RW Lock은 일반적으로 Read는 값을 변경하지 않으니 동기화 문제에서 좀더 자유로울 수 있고, Write 작업만 하나의 mutex를 가지고 접근해야 한다는 아이디어를 가지고 출발합니다. 대신 Read중에 값을 변경하는 일은 없어야 합니다. 그래서 일반적으로 Read-Lock, Write-Lock, Unlock 이 세가지 상태가 존재합니다. 그래서 RW Lock은 읽기 작업에 대한 동시 액세스를 허용 하는 반면 쓰기 작업에는 단독 액세스가 필요합니다.
여러 스레드가 동시에 리소스에 액세스 할 수 있도록 pthread에서 pthread_rwlock_t를 사용할 수 있습니다. 읽기, 쓰기 잠금 인 pthread_rwlock_t는 여러 스레드가 리소스에 액세스 할 수 있도록 허용하지만 한 타임에 한 스레드만 허용합니다. 컴파일 시에는 pthread 사용법과 동일하게 -lpthread 플래그를 사용하여 컴파일합니다.
class RWLock
{
public:
RWLock( void )
{
pthread_rwlock_init(&_mutex, nullptr);
}
~RWLock( void )
{
pthread_rwlock_destroy( &_mutex );
}
void readLock( void ) noexcept
{
pthread_rwlock_rdlock( &_mutex );
}
void readUnlock( void ) noexcept
{
pthread_rwlock_unlock( &_mutex );
}
void writeLock( void ) noexcept
{
pthread_rwlock_wrlock( &_mutex );
}
void writeUnlock( void ) noexcept
{
pthread_rwlock_unlock( &_mutex );
}
private:
pthread_rwlock_t _handle;
};
Linux도 Windows와 동일하게 기다리고 있음을 알리는 Flag값을 설정하고 Spin을 먼저 하는 순서로 되어 있습니다.
pthread_rwlock_common.c 참조
if (rwlock->__data.__flags == PTHREAD_RWLOCK_PREFER_WRITER_NONRECURSIVE_NP)
{
r = atomic_load_relaxed (&rwlock->__data.__readers);
while ((r & PTHREAD_RWLOCK_WRPHASE) == 0
&& (r & PTHREAD_RWLOCK_WRLOCKED) != 0
&& (r >> PTHREAD_RWLOCK_READER_SHIFT) > 0)
{
/* TODO Spin first. */
/* Try setting the flag signaling that we are waiting without having
incremented the number of readers.
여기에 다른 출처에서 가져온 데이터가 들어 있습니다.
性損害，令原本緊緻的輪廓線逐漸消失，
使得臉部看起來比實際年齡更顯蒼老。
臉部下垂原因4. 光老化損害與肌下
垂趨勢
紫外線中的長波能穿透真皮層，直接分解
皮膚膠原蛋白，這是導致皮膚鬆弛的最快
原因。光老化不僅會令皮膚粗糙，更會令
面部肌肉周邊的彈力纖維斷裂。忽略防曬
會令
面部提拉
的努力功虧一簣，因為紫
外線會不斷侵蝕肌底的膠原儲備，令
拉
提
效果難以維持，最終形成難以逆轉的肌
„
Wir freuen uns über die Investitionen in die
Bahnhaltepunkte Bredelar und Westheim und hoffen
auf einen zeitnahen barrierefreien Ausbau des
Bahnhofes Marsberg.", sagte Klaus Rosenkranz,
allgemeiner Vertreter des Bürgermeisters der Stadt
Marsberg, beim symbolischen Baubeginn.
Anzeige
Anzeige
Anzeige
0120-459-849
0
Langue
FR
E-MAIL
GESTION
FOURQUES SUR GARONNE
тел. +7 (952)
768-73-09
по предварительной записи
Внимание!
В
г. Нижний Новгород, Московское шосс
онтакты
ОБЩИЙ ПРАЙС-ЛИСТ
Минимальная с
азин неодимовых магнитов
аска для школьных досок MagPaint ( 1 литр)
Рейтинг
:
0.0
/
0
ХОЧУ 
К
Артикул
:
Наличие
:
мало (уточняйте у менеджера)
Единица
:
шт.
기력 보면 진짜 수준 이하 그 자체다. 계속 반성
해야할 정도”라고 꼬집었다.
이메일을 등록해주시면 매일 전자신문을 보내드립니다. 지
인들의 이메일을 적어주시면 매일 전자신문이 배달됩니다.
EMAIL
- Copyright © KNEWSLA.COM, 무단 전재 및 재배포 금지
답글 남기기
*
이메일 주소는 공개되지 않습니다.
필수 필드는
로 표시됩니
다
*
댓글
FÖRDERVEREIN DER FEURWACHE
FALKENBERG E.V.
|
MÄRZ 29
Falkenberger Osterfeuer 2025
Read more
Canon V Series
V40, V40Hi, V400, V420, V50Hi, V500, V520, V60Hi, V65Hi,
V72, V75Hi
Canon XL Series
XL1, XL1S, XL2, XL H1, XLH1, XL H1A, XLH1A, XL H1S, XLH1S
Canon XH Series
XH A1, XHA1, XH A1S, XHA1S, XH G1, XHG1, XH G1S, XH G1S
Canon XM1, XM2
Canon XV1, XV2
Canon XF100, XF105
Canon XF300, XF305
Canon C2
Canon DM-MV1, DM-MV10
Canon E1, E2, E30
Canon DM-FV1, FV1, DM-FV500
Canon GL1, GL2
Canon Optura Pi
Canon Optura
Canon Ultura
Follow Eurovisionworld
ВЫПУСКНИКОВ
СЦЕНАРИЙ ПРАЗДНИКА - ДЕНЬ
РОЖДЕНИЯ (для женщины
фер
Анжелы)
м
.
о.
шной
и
Relaxed MO is fine because
this is just about waiting for a state change in __readers. */
if (atomic_compare_exchange_weak_relaxed
(&rwlock->__data.__readers, &r, r | PTHREAD_RWLOCK_RWAITING))
{
/* Wait for as long as the flag is set. An ABA situation is
harmless because the flag is just about the state of
__readers, and all threads set the flag under the same
conditions. */
while (((r = atomic_load_relaxed (&rwlock->__data.__readers))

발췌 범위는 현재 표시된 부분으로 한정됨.